_TEXT SEGMENT_:
________
Acquired Central Diabetes Insipidus

A subtype of central diabetes insipidus (CDI) characterized by polyuria and polydipsia, due to an idiopathic or secondary decrease in vasopressin (AVP) production.

Epidemiology

The prevalence is unknown.

Clinical description

It occurs equally in both sexes and in all age groups but most often has an onset around the ages of 10-20. Symptoms include polyuria, polydipsia, usually associated with weight loss, and nocturia.

Etiology

Acquired CDI is secondary to a condition damaging the central nervous system or it is idiopathic (unknown etiology). Causes that lead to damage of the hypothalamus-neurohypophyseal brain region include head trauma (resulting from an accident or surgery), congenital abnormalities (pituitary stalk interruption syndrome (PSIS, see this term), infections (meningitis, encephalitis), autoimmune disorders (primary hypophisitis, see this term) and inflammatory (sarcoidosis and Wegener's granulomatosis, see these terms) or neoplastic (germinoma, meningioma, Langerhans cell histiocytosis, craniopharyngioma (see these terms), Rathke cleft cysts and metastasis). Up to 50% of CDI cases are idiopathic and the cause is unknown but autoimmunity is suspected to be involved in a number of them.
________
_PROVIDED MATERIAL_:
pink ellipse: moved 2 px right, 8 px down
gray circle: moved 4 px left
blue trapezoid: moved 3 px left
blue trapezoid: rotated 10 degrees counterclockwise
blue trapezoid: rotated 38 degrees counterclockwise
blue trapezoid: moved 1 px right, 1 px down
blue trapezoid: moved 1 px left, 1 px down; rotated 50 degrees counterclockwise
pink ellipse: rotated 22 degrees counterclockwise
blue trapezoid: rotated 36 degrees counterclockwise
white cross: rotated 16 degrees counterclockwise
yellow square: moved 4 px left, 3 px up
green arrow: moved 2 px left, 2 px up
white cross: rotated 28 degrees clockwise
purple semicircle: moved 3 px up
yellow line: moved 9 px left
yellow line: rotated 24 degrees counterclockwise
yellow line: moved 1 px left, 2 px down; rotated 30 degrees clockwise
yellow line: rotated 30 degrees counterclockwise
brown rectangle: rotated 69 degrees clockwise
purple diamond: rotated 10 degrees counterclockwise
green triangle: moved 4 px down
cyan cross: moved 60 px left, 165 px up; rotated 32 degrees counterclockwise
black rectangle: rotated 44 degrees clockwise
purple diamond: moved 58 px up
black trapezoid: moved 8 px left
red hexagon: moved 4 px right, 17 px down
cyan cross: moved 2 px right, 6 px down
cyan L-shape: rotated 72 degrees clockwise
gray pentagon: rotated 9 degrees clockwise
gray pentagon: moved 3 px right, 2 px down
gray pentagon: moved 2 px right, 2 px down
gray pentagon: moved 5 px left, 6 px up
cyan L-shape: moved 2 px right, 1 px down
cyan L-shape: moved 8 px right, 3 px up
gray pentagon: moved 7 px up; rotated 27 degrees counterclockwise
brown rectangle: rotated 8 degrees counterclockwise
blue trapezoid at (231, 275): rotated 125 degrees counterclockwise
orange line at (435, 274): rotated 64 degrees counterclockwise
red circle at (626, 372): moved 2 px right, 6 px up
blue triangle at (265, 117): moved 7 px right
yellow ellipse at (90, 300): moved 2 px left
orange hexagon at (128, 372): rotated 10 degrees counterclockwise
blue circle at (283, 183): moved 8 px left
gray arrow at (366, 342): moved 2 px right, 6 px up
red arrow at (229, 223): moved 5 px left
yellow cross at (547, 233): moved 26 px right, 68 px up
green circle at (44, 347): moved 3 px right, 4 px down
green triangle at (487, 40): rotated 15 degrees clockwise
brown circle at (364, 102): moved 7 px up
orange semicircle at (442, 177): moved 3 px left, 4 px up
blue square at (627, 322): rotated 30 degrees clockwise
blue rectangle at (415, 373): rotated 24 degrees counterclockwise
________
_TASK ITEM 1_: In the text on acquired central diabetes insipidus, around what ages does onset most often occur?
_TASK ITEM 2_: Return the part of the text on acquired central diabetes insipidus starting with "The prevalence is" and going on through "loss, and nocturia.".
The entries have no connection to the text on acquired central diabetes insipidus.

_WRITTEN RESPONSE 1_: Around the ages of 10-20.

_WRITTEN RESPONSE 2_:
The prevalence is unknown.

Clinical description

It occurs equally in both sexes and in all age groups but most often has an onset around the ages of 10-20. Symptoms include polyuria, polydipsia, usually associated with weight loss, and nocturia.